Joglaresa are performing a series of concerts across England over the coming months and will be donating 100 per cent of the sales of their back catalogue to raise money for Sarcoma UK, the only bone and soft tissue cancer charity in the UK focusing on all types of sarcoma. To donate visit: https://www.justgiving.com/fundraising/joglaresasarcoma
Belinda Sykes was raised in Sussex listening to English folk songs in Lewes Folk Club with her musician father. She studied the oboe and recorder at the Guildhall School of Music & Drama in London, then researched European Medieval, Renaissance and Baroque music and music of the old Ottoman and Arabic Empires. She also has a Master's Degree in Ethnomusicology and Arabic music from London University’s School of Oriental and African Studies. Belinda studied the Arabic language, vocal and dance styles, and Judeo-Spanish song, voice and improvisation during her extensive fieldwork in Morocco, Bulgaria, Spain, Jordan, Israel, Syria and India and studied Arabic, Spanish, French, German, Latin, Bulgarian and Italian.

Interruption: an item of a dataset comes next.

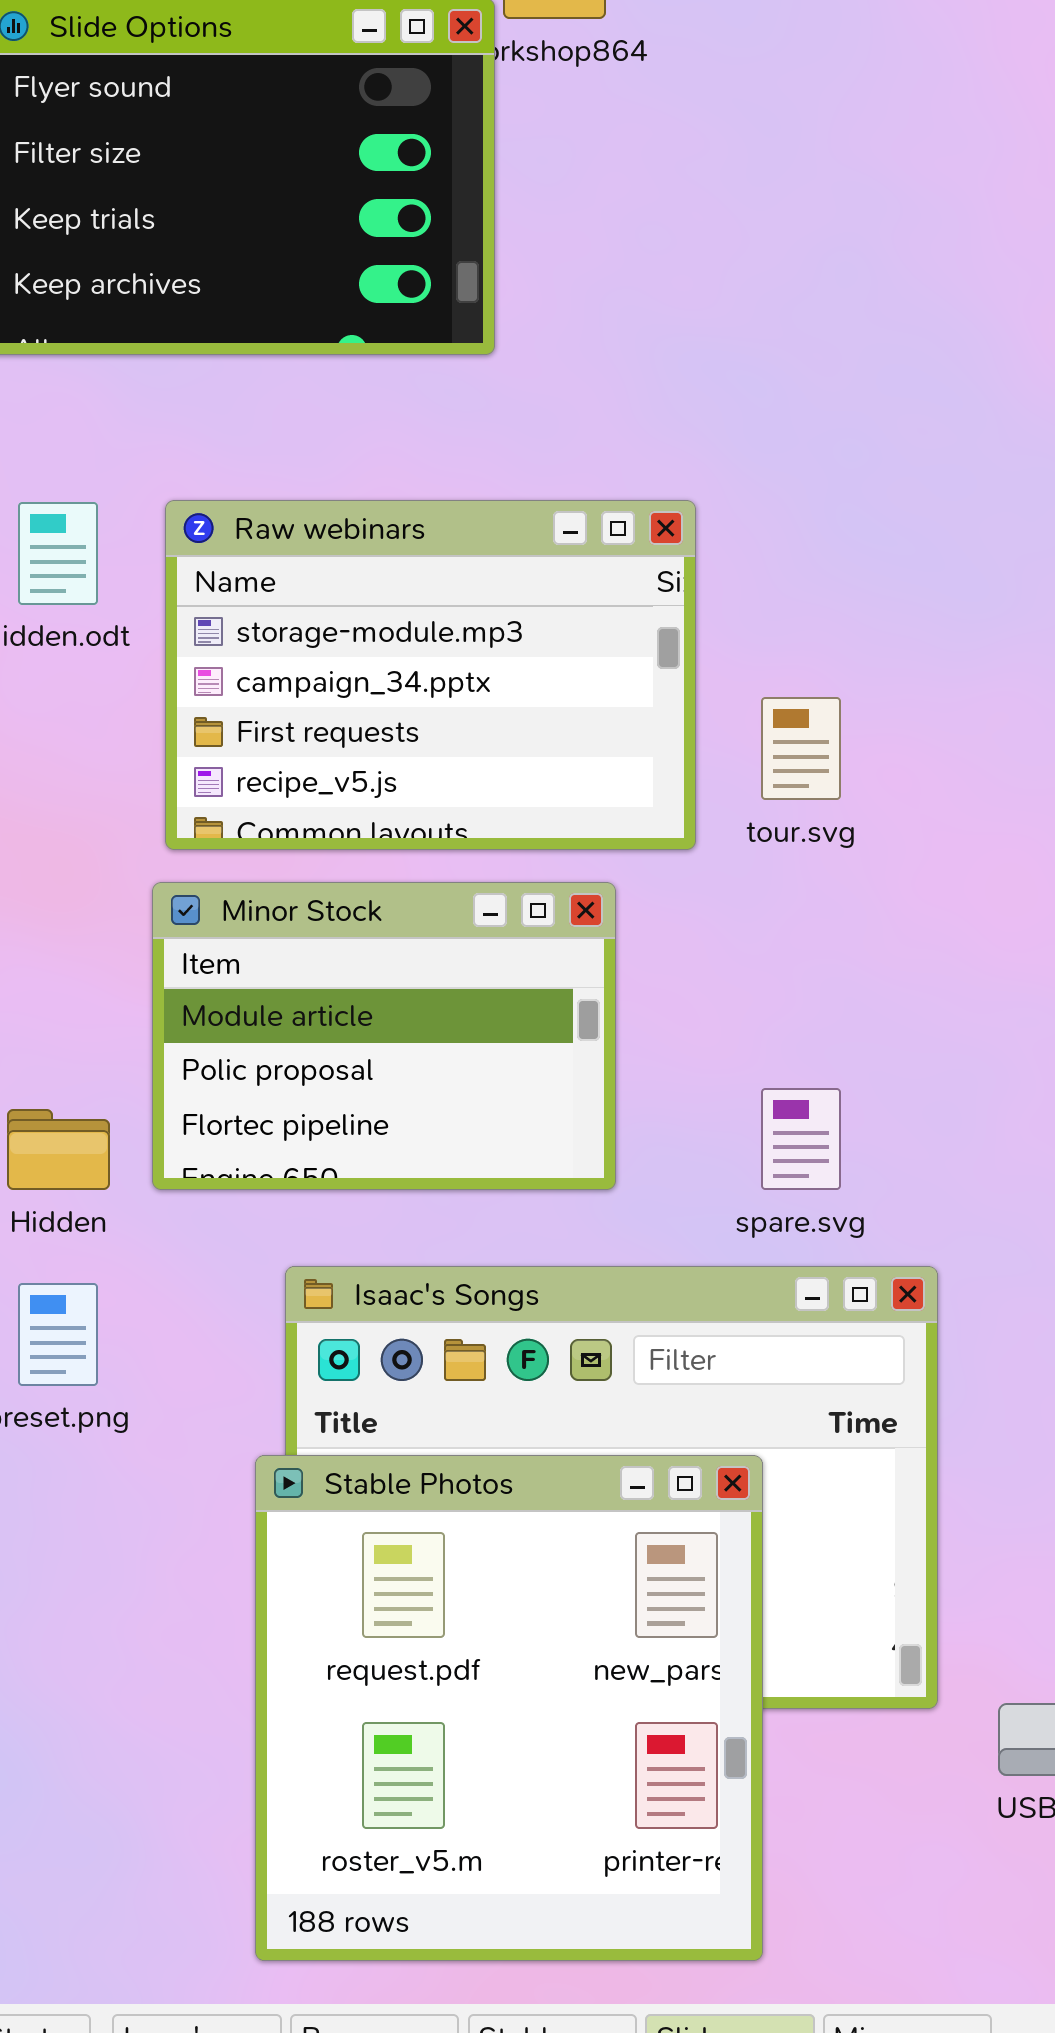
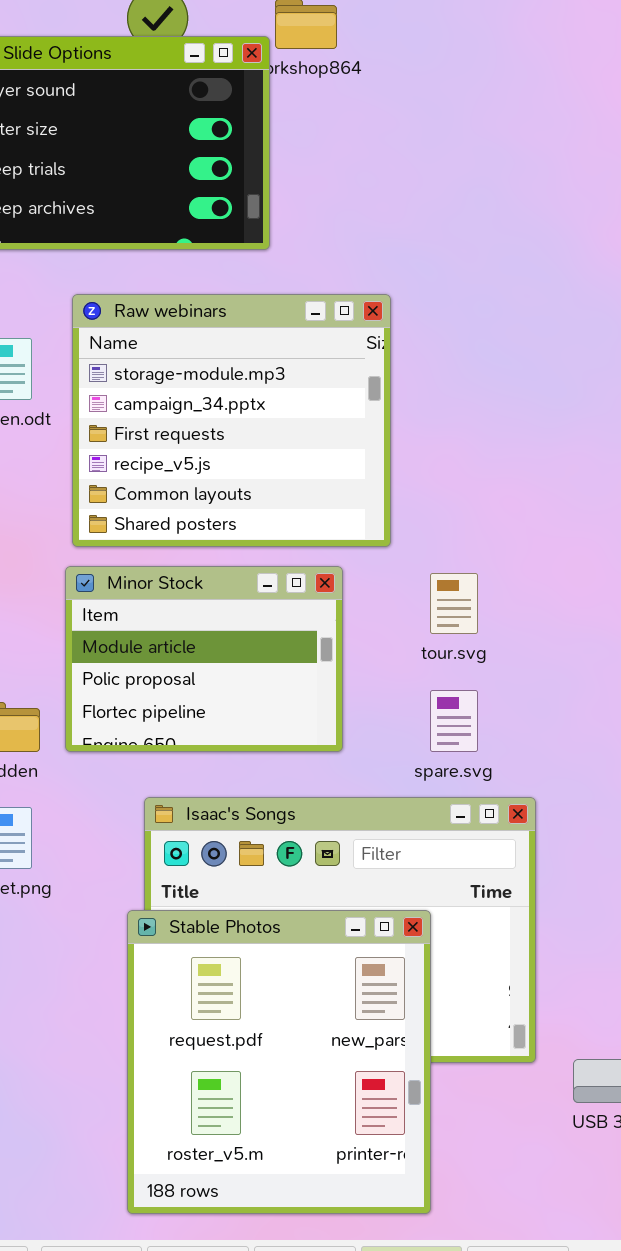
Raw webinars: [165,500,696,850] -> [72,294,391,547], resized
tour.svg: [761,697,841,800] -> [430,573,478,634], moved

Belinda founded Joglaresa in 1992 following their first gig at St Catherine’s College Chapel on 29 September the previous year. Considered the most popular and busiest British medieval band, of which she is the director, the ensemble is constituted of remarkable international performers from different musical backgrounds (classical, jazz, world and folk). Joglaresa has a sound that is both traditional and contemporary, incorporating elements of Flamenco and Celtic, Medieval and Middle Eastern music. As an oboist, Belinda has played for the BBC Symphony Orchestra, the Gabrieli Consort, Orchestra of the Age of Enlightenment, The Hanover Band and The English Concert, and won the Reichenberg Award for Baroque Oboe in 1990.
As a vocal soloist, Belinda has performed at The Royal Albert Hall and The Carnegie Hall and performed with The Bournemouth Symphony Orchestra, The Royal Liverpool Philharmonic and The Royal Philharmonic Orchestra. Belinda has also collaborated with many great composers, including Harrison Birtwistle, George Fenton, Orlando Gough, Karl Jenkins, Trevor Jones, Dominic Muldowney, Jocelyn Pook, Howard Shore and Gabriel Yared. She has sung on soundtracks with diverse artists including Master Musicians of Joujouka, Norma Winstone and Ladysmith Black Mambazo and since 2000, Belinda has been Professor of Medieval Music at Trinity College of Music. She has also taught at the Guildhall School of Music, the Royal College of Music and the Royal Academy of Music.
Belinda is a keen sportswoman and has completed a triathlon, the Tough Mudder, the Dunwich Dynamo (115 mile overnight cycle) and her level 1 and level 2 RYA Dinghy sailing exams.